[Saved data entries]
* * *

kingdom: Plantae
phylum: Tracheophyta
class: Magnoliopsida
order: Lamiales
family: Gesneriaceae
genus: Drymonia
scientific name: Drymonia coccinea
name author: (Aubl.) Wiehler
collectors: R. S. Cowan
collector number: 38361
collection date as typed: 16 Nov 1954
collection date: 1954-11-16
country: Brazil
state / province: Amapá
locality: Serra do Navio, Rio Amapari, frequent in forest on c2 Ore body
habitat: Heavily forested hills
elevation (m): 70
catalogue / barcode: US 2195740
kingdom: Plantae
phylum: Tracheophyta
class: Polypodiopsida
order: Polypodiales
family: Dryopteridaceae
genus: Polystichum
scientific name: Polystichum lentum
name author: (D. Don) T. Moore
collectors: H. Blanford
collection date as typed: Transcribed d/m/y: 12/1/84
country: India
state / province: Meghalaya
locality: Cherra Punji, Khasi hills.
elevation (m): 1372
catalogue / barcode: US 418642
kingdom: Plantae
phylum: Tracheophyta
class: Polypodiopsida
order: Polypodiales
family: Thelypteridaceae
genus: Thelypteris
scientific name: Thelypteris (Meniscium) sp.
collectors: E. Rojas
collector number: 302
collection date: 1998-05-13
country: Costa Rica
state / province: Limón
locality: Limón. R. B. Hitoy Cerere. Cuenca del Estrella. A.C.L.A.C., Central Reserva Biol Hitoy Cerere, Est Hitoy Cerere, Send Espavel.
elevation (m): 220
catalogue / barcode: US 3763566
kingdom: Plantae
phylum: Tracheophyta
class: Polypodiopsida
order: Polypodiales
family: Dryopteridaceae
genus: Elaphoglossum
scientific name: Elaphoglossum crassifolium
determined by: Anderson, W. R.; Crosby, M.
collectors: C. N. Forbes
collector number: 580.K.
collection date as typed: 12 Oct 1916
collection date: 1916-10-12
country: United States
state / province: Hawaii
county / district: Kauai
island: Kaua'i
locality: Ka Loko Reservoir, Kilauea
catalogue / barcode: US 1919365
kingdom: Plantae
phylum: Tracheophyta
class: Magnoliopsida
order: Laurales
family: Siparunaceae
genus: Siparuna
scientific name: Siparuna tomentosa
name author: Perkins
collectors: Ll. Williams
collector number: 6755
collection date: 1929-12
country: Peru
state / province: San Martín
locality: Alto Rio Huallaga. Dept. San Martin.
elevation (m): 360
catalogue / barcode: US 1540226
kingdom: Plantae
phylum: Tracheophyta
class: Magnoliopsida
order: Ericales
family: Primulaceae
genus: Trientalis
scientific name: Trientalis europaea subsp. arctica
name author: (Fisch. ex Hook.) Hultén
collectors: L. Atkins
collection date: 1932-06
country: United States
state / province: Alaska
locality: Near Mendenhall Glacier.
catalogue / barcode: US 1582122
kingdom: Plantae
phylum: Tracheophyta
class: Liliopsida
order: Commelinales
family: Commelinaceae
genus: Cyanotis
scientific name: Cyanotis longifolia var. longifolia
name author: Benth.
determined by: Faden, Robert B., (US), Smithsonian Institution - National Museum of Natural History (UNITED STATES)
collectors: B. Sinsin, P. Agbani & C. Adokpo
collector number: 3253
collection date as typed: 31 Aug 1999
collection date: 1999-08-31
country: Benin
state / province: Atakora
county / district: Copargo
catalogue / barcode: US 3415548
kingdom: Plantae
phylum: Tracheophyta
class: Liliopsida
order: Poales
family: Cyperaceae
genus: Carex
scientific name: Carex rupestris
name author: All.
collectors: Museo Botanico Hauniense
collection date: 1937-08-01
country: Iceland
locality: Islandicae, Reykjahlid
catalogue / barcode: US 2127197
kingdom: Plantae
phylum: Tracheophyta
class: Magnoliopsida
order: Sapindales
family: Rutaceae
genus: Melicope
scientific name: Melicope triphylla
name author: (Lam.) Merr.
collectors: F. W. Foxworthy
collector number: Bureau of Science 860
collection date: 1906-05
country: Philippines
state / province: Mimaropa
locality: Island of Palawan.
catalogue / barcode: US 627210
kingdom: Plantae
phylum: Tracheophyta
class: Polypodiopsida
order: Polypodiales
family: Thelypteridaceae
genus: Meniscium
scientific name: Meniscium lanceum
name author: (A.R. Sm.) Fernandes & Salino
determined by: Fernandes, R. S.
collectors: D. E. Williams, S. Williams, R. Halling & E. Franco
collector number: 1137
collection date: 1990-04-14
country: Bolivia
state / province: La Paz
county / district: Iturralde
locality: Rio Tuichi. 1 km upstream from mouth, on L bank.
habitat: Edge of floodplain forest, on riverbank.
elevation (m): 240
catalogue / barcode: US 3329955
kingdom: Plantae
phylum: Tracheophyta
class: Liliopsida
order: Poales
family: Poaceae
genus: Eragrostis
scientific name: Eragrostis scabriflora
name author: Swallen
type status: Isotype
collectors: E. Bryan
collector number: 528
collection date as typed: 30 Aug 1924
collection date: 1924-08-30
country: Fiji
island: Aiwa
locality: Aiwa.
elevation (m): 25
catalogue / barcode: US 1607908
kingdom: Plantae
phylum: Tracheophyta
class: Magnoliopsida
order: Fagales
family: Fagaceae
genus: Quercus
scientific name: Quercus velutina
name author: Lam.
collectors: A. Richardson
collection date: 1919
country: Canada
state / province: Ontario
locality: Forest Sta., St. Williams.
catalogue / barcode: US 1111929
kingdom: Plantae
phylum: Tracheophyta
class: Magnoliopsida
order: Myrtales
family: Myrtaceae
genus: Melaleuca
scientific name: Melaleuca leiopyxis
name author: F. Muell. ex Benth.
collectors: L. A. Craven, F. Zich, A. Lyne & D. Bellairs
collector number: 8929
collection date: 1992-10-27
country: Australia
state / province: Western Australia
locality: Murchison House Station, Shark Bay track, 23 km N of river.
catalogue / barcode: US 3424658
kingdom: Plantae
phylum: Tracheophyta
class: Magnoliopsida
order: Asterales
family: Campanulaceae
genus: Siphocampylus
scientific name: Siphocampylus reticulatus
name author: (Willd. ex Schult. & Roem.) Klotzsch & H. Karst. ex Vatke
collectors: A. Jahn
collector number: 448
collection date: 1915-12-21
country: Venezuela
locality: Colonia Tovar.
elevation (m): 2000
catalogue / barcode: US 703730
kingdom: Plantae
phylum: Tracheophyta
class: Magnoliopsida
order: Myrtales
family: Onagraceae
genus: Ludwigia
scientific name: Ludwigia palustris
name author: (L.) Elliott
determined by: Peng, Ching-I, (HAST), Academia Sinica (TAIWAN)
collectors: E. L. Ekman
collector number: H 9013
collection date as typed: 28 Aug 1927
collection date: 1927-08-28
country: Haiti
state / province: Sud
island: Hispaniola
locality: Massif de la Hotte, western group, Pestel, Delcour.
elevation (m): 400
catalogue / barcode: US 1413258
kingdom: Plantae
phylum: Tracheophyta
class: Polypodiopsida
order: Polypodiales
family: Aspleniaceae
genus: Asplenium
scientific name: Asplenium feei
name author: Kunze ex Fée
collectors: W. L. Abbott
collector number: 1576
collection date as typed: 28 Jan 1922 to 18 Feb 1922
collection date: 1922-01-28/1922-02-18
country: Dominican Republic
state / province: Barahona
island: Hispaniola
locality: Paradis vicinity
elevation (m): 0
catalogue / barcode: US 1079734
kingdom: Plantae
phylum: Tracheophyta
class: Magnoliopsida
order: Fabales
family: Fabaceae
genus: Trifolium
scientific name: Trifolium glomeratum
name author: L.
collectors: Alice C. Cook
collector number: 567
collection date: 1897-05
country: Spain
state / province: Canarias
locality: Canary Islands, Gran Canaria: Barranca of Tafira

* * *

> **Requirement**
Convert the lines above into a numbered list, from the line with "family: Fagaceae" up to and including the line with "scientific name: Melaleuca leiopyxis". Leave out any blank lines.

> **Task output**
1. family: Fagaceae
2. genus: Quercus
3. scientific name: Quercus velutina
4. name author: Lam.
5. collectors: A. Richardson
6. collection date: 1919
7. country: Canada
8. state / province: Ontario
9. locality: Forest Sta., St. Williams.
10. catalogue / barcode: US 1111929
11. kingdom: Plantae
12. phylum: Tracheophyta
13. class: Magnoliopsida
14. order: Myrtales
15. family: Myrtaceae
16. genus: Melaleuca
17. scientific name: Melaleuca leiopyxis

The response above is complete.